CHENNAI: Animal lovers have been expressing concern over the IIT Madras campus which is slowly becoming a hostile terrain for wild life, pointing to many incidents in the recent past. On January 29, the day when the curtains on Saarang, the inter-collegiate cultural extravaganza, came down, three spotted deers were hit by speeding vehicles. “At least 70 spotted deers are killed every year. It has been going largely unnoticed. Even the breeding of spotted deer has been affected largely,” laments an animal lover.
From speeding vehicles and killer dogs to plastic waste and deforestation, there are several factors that contribute to the sprawling woody campus of the prestigious institution, making it a death trap for wildlife.
Spread across 250 hectares, one fourth of the IIT campus is covered by forest. According to a rapid assessment of biodiversity on the campus in 2006, 12 species of mammals such as Indian Flying Fox, Short-nosed Fruit Bat, Mouse-tailed Bat, Golden Jackal, Common Palm Civet, Grey Mongoose, Chital, Black buck and Large Bandicoot Rat are found in the campus.

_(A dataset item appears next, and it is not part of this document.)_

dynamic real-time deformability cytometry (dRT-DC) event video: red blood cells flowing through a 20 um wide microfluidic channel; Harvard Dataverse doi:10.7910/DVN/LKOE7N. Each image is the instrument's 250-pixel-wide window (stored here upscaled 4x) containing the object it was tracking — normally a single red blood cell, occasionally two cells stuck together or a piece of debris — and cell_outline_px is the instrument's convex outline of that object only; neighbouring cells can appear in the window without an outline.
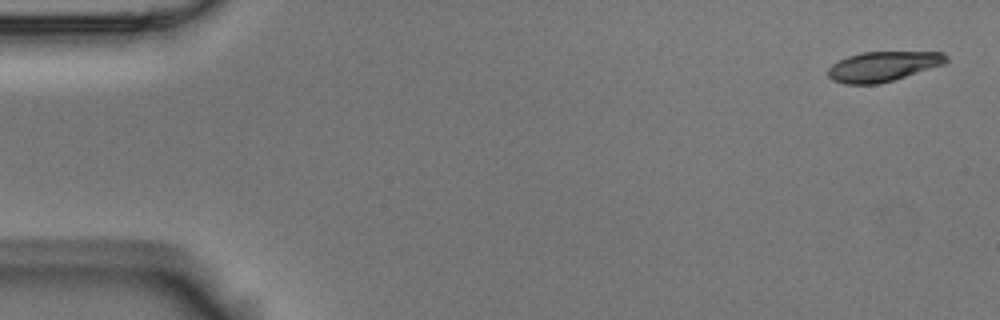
{"species": "Egyptian fruit bat (a non-hibernating species)", "species_latin": "Rousettus aegyptiacus", "temperature_condition": "room temperature", "stored_images_in_passage": 5, "camera_frame_rate_fps": 3000, "um_per_image_px": 0.085, "animal": {"sex": "male"}, "frame": {"image": 1, "passage_image": 1, "time_ms": 0.0, "image_size_px": [1000, 320], "cell_outline_px": [[948, 60], [944, 64], [892, 80], [876, 84], [844, 84], [832, 80], [828, 76], [828, 68], [832, 64], [848, 56], [860, 52], [944, 52], [948, 56]], "centroid_in_image_um": [75.04, 5.64], "position_along_channel_um": 10.0, "area_um2": 20.46}}
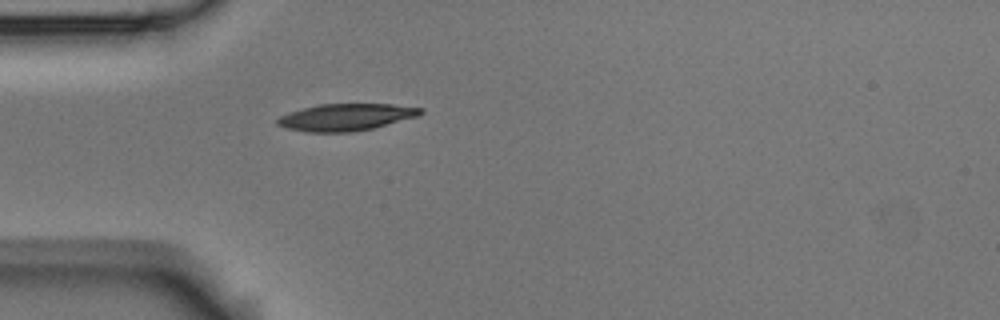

But rapid deforestation is transforming the campus into a concrete jungle, according to animal lovers, who are accusing the authorities of eating into the habitat of spotted deers and black bucks to pave the way for new infrastructures for the academic institution. “Since, the fawns are kept in the open space, they are easily taken away by stray dogs,” animal lovers point out. “The shrinkage of grazing land for spotted deer has forced the animals to feed on waste dumped in garbage bins for survival.”
“During post-mortems of several deers, we have removed 2kg of a football shaped plastic. Even napkins and condoms were found in the stomach of spotted deer,” a source in the Department of Forest and Wildlife said.
Many deers also die by consuming glass pieces, mainly broken tubelights, and injuring their legs by getting trapped in PVC rings, which render them immobile. “The hoof gets cut in the later period in the wake of trapping of rings. So the deers cannot move any longer in search of food and die out of starvation,” sources added.
Despite speed restrictions in the campus, sources claim that vehicles moving at a fast speed are killing animals. As many as 15,000 people including students, faculty and non-teaching staff are residing in the premises and a chunk of them use motor vehicles.
This apart, hundreds of vehicles enter the campus for different purposes on a daily basis and though 40 km/hr has been fixed as the speed limit, several vehicles exceed that limit.